## TASK
Check each line of the material below for "West" and copy those where it appears.

## DATA PROVIDED
+ + + +

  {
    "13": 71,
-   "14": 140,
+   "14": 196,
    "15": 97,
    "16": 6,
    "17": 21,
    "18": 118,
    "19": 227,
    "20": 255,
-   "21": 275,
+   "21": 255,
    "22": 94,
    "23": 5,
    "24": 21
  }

+ + + +

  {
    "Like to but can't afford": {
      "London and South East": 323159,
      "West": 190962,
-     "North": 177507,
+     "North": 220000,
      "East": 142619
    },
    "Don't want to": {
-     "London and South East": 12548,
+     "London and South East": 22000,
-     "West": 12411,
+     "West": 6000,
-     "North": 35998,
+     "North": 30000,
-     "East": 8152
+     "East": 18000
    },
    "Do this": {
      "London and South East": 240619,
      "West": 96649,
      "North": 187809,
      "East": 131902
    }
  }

+ + + +

## FINISHED TASK
      "West": 190962,
-     "West": 12411,
+     "West": 6000,
      "West": 96649,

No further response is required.